There are many such actions on the part of member-states that need to be scrutinised for their compatibility with their obligations under the IHR.
In his opening remarks to the 73rd WHA on May 18, UN secretary-general António Guterres noted that different countries had followed different, and often contradictory, strategies to deal with the virus. He said many countries had ignored the WHO’s recommendations and, as a result, the virus had spread around the world. Many states have also interpreted the recommendations differently.
Dr Ghebreyesus, the WHO director-general, said in his opening and closing remarks at the WHA that the review should ideally examine the actions of the member-states as well. He was possibly reflecting on the exclusion of the member-states’ actions in the resolution.
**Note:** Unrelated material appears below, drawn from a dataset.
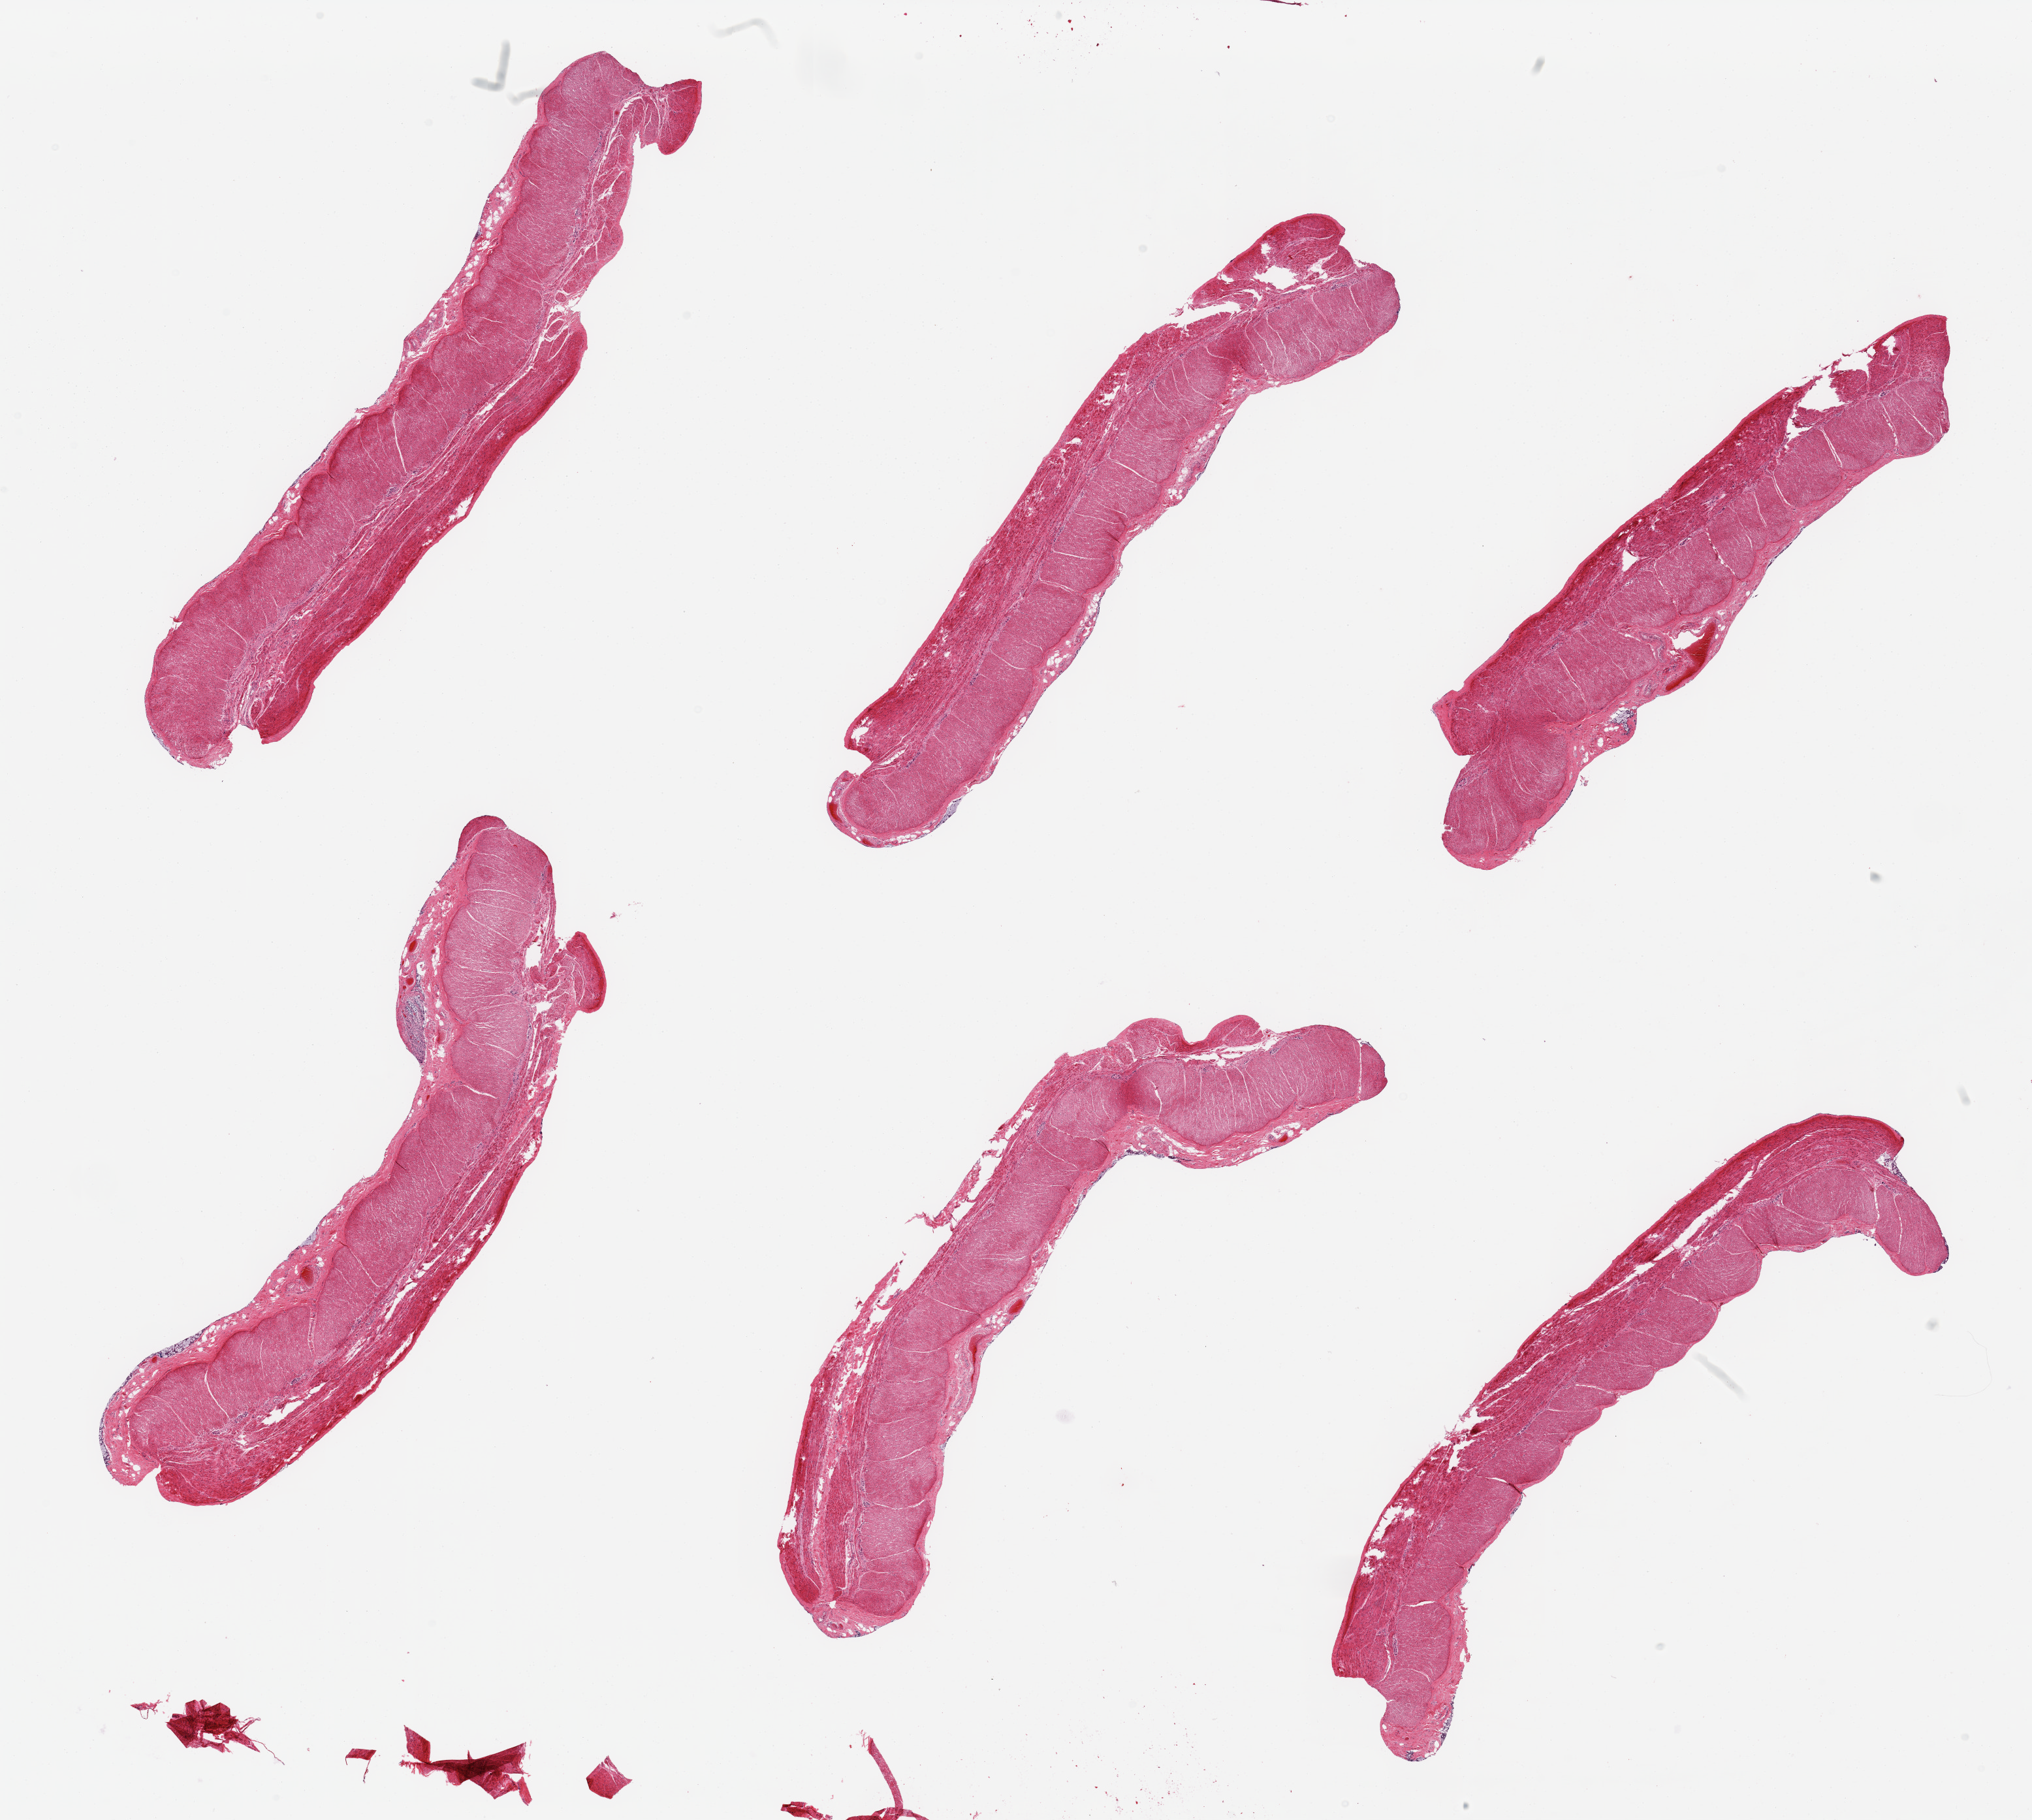
Whole-slide image, haematoxylin and eosin stain, a low-resolution overview of the entire scanned area, about 24.6 x 22.0 mm (acquisition: 20x scan). PAXgene-fixed, paraffin-embedded tissue. Target tissue: sigmoid colon. Donor tissue sample. Donor sex: male.
Reviewer comment on this tissue sample: 6 pieces; well dissected muscularis.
Indeed, the bigger question is whether Dr Ghebreyesus will exercise his independent powers under the IHR to review the member-states’ actions and make sure they remains accountable.
His remarks, on the other hand, also raise doubts of a possible political bargain between him and the member-states. It may be an open instance of the director-general indicating possible retaliation in case the member-states target his office. If this political scuffle between him and the member-states continues, it will only subvert the independent and unbiased evaluation of the world’s COVID-19 response, fail the purpose of Resolution 73.1, and leave science and evidence as the first casualties.
In the end, public health concerns may fail again, unless a new voice shakes up the consciousness of international organisations, their member-states and officials.
Nithin Ramakrishnan is an assistant professor of international law at the Chinmaya Vishwavidyapeeth (deemed to be university), Ernakulam. He is a scholar of traditional international law and closely follows the WHO and the IHR implementation.